BYO-GPU — single VM happy path

This guide gets you from zero to Keys calling your GPU with minimal moving parts. You run inference on your VM (cloud or bare metal). Restormel provides the control layer (routes, policies, aliases)—not the GPU bill.

Prereqs — A machine with an NVIDIA driver + CUDA stack appropriate for your server image; outbound HTTPS from your app to the VM (or VPC peering / private link per your design).

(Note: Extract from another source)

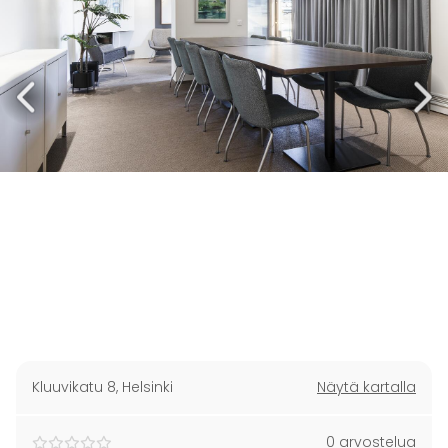
Kluuvikatu 8
,
Helsinki
Näytä kartalla
0 arvostelua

1. Run an OpenAI-compatible server

Pick one stack (examples only—pin versions in production). Expose /v1/chat/completions (or your vendor’s documented OpenAI-compatible path). NVIDIA NGC and similar catalogs ship GPU-optimized images; bind ports only on private interfaces unless you intend public access.

# Example shape only — replace with your image and model paths.
docker run --gpus all -p 127.0.0.1:8000:8000 \
  -e ... \
  your-registry/your-openai-compatible-server:tag

2. Smoke-test from your laptop or bastion

curl -sS "\${BASE}/v1/chat/completions" \
  -H "Content-Type: application/json" \
  -H "Authorization: Bearer $YOUR_SERVER_KEY" \
  -d '{"model":"your-model-id","messages":[{"role":"user","content":"ping"}],"max_tokens":8}'

Do not paste live keys into tickets or CI logs.

3. Register the endpoint in Keys

  1. In the dashboard, add a custom / private provider or gateway configuration pointing at https://your-vm-or-lb/v1 (or HTTP inside VPC).
  2. Create a logical model alias in the project model index so your app uses a stable ID (e.g. private/llama-l4).
  3. Add a policy that allows that alias only where appropriate.

4. Validate with Restormel Testing

Add a short smoke goal that hits the resolved route (latency, HTTP 200, JSON shape). Use your GitHub Actions minutes or self-hosted runners so runner COGS stay on your side. See GPU route smoke (Testing).

5. Operations

  • Rotation — Rotate server API keys in your secret store; update Keys integration references.
  • Upgrades — When you bump container tags (e.g. new NGC build), re-run smoke ACs and capture a Release pack for audit (CLI: testing release-pack).